The historic patisserie features original furniture from 1890 and a 1924 interior.
Customers order from the extensive menu at a counter near the entrance and can sit anywhere.
The HC Hat with caramel mousse, lemon-caramel ganache, and chocolate sponge cake was divine.
The Harmonie with two pistachio macarons, fresh raspberries, and pistachio cream looked fancy; however, I quickly made a mess trying to eat it.
Hours: Open Monday to Friday from 8:30 a.m. to 6 p.m., Saturday from 9 a.m. to 6 p.m., and Sunday from 10 a.m. to 6 p.m.

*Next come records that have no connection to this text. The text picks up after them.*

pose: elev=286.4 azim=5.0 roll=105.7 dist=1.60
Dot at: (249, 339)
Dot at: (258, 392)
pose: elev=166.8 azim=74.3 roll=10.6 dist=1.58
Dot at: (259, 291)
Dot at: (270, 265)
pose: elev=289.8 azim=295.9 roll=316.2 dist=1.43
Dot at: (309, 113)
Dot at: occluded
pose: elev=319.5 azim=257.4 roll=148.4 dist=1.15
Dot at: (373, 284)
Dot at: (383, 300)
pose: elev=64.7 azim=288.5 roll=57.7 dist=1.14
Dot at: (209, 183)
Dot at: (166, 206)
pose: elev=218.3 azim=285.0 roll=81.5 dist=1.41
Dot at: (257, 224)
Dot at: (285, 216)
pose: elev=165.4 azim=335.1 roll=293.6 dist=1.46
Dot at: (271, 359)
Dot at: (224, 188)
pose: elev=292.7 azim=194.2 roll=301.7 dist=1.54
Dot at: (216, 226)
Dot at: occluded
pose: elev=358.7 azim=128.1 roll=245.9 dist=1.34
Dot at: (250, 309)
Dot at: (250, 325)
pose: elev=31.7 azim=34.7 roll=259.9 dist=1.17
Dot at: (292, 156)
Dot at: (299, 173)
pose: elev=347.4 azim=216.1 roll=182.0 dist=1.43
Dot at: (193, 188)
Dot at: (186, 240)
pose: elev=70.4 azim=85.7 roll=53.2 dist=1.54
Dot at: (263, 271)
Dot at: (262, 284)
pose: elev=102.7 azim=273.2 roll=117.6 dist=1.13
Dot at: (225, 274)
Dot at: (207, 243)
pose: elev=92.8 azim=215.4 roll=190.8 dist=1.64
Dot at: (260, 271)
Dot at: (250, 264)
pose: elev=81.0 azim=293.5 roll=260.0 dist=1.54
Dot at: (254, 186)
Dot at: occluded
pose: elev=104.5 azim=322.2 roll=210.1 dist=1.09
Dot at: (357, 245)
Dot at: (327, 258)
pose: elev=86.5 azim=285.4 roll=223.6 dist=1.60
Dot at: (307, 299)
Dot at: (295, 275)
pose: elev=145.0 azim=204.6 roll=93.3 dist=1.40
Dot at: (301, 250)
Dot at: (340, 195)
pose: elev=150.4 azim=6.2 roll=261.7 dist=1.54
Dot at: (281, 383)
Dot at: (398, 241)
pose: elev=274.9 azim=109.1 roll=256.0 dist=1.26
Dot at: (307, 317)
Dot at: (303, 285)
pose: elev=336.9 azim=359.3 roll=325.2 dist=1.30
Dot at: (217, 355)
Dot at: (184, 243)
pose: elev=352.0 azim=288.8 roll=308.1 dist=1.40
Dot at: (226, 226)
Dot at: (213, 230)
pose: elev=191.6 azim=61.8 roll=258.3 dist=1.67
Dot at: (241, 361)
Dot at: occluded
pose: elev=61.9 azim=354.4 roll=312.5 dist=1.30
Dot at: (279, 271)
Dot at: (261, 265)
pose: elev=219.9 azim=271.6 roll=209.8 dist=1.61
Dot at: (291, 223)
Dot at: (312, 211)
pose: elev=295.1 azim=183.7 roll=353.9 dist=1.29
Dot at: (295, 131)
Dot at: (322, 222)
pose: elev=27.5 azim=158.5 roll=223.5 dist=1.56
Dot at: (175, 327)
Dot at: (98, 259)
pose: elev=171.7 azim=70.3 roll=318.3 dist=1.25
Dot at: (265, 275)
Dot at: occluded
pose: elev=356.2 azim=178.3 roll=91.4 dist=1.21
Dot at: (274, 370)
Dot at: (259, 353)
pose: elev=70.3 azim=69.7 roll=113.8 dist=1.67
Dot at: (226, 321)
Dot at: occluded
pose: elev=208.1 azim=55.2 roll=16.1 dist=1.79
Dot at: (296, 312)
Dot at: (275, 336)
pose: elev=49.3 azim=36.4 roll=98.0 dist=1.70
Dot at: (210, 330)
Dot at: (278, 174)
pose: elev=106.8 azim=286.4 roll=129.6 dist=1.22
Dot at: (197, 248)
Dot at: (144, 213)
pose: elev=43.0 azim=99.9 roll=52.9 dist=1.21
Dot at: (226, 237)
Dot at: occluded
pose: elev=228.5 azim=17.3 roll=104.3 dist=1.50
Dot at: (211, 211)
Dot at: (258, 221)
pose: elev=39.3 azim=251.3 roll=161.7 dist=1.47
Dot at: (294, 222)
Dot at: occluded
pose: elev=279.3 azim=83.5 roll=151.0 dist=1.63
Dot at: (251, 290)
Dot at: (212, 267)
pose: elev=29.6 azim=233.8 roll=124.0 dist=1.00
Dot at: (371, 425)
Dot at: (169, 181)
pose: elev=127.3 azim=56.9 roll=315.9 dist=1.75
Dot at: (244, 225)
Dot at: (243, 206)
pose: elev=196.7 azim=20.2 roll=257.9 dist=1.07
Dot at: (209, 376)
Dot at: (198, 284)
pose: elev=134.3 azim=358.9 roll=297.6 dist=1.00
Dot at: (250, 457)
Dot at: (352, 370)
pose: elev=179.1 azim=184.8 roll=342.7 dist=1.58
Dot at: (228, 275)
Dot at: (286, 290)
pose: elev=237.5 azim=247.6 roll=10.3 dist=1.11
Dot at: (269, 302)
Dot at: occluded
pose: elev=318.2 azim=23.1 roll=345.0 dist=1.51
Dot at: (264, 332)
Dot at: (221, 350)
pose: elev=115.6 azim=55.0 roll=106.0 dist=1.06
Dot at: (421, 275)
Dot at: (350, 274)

Skoubogade 3, Copenhagen, laglace.dk
The best bakeries in Copenhagen have a lot in common: pastry chefs who worked at Noma or partnered with them.
As the bakery scene continues to expand, so do the options for finding a well-executed and tasty pastry.
While my top five list will help any first-time visitor get their bearings, there are plenty more places to consider.
When I return to Copenhagen, these are the bakeries I'll check out next:
- Lille Bakery - opened in the summer of 2018. This bakery quickly gained a loyal fanbase thanks in part to a Kickstarter campaign. Located in the Refshaleøen neighborhood, a few steps from Amass.
- alice - known for their croissants, this bakery/ice cream shop is the brainchild of Anders Lorenz, another Noma alum.
- Democratic Coffee - more cafe than a bakery, Democratic Coffee produces fresh (and well-reviewed) pastries daily.